Recorded data ::
____
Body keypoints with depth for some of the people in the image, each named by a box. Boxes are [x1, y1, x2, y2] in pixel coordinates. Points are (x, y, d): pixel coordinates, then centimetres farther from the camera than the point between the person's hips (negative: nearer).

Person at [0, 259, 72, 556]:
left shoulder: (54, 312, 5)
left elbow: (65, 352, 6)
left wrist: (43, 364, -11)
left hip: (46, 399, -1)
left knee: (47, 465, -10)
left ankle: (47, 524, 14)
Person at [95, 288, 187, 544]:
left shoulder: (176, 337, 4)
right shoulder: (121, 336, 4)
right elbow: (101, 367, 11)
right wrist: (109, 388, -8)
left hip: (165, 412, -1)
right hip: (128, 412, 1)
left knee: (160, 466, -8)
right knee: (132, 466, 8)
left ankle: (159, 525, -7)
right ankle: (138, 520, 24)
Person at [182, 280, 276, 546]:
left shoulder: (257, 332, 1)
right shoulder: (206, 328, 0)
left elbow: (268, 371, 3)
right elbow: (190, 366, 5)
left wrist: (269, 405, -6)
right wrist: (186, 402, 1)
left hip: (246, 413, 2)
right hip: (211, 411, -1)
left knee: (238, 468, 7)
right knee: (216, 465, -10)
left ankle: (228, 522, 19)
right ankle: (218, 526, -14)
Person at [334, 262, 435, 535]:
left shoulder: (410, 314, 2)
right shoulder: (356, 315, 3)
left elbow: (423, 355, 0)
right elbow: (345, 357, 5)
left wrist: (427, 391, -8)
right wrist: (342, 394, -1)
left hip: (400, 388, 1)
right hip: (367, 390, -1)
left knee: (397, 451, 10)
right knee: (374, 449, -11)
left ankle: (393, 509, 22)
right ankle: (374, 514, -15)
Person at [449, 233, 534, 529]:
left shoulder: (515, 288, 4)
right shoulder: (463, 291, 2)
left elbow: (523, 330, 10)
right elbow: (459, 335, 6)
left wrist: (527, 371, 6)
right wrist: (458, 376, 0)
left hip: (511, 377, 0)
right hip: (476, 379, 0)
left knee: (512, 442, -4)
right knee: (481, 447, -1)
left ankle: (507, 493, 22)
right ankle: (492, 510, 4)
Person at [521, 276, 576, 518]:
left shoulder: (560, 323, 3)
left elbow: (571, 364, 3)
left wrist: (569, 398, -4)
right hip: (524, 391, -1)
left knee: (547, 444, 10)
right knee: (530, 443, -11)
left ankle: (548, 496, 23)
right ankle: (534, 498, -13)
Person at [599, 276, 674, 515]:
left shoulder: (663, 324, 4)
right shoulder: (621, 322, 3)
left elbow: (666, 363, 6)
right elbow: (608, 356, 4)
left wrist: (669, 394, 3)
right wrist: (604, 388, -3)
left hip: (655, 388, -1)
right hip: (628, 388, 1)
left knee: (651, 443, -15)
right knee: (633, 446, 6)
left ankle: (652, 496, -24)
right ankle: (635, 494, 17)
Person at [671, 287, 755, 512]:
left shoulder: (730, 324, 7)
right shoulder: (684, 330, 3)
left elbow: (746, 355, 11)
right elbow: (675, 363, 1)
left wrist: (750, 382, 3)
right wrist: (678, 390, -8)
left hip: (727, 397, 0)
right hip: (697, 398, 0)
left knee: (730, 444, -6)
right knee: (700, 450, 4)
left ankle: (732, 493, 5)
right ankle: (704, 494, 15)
____
Your assignment ::
The lines from the top of the data above down to the line containing "right wrist: (604, 388, -3)" are to be copied exactly; no other line should appear.

Exercise response ::
Body keypoints with depth for some of the people in the image, each named by a box. Boxes are [x1, y1, x2, y2] in pixel coordinates. Points are (x, y, d): pixel coordinates, then centimetres farther from the camera than the point between the person's hips (negative: nearer).

Person at [0, 259, 72, 556]:
left shoulder: (54, 312, 5)
left elbow: (65, 352, 6)
left wrist: (43, 364, -11)
left hip: (46, 399, -1)
left knee: (47, 465, -10)
left ankle: (47, 524, 14)
Person at [95, 288, 187, 544]:
left shoulder: (176, 337, 4)
right shoulder: (121, 336, 4)
right elbow: (101, 367, 11)
right wrist: (109, 388, -8)
left hip: (165, 412, -1)
right hip: (128, 412, 1)
left knee: (160, 466, -8)
right knee: (132, 466, 8)
left ankle: (159, 525, -7)
right ankle: (138, 520, 24)
Person at [182, 280, 276, 546]:
left shoulder: (257, 332, 1)
right shoulder: (206, 328, 0)
left elbow: (268, 371, 3)
right elbow: (190, 366, 5)
left wrist: (269, 405, -6)
right wrist: (186, 402, 1)
left hip: (246, 413, 2)
right hip: (211, 411, -1)
left knee: (238, 468, 7)
right knee: (216, 465, -10)
left ankle: (228, 522, 19)
right ankle: (218, 526, -14)
Person at [334, 262, 435, 535]:
left shoulder: (410, 314, 2)
right shoulder: (356, 315, 3)
left elbow: (423, 355, 0)
right elbow: (345, 357, 5)
left wrist: (427, 391, -8)
right wrist: (342, 394, -1)
left hip: (400, 388, 1)
right hip: (367, 390, -1)
left knee: (397, 451, 10)
right knee: (374, 449, -11)
left ankle: (393, 509, 22)
right ankle: (374, 514, -15)
Person at [449, 233, 534, 529]:
left shoulder: (515, 288, 4)
right shoulder: (463, 291, 2)
left elbow: (523, 330, 10)
right elbow: (459, 335, 6)
left wrist: (527, 371, 6)
right wrist: (458, 376, 0)
left hip: (511, 377, 0)
right hip: (476, 379, 0)
left knee: (512, 442, -4)
right knee: (481, 447, -1)
left ankle: (507, 493, 22)
right ankle: (492, 510, 4)
Person at [521, 276, 576, 518]:
left shoulder: (560, 323, 3)
left elbow: (571, 364, 3)
left wrist: (569, 398, -4)
right hip: (524, 391, -1)
left knee: (547, 444, 10)
right knee: (530, 443, -11)
left ankle: (548, 496, 23)
right ankle: (534, 498, -13)
Person at [599, 276, 674, 515]:
left shoulder: (663, 324, 4)
right shoulder: (621, 322, 3)
left elbow: (666, 363, 6)
right elbow: (608, 356, 4)
left wrist: (669, 394, 3)
right wrist: (604, 388, -3)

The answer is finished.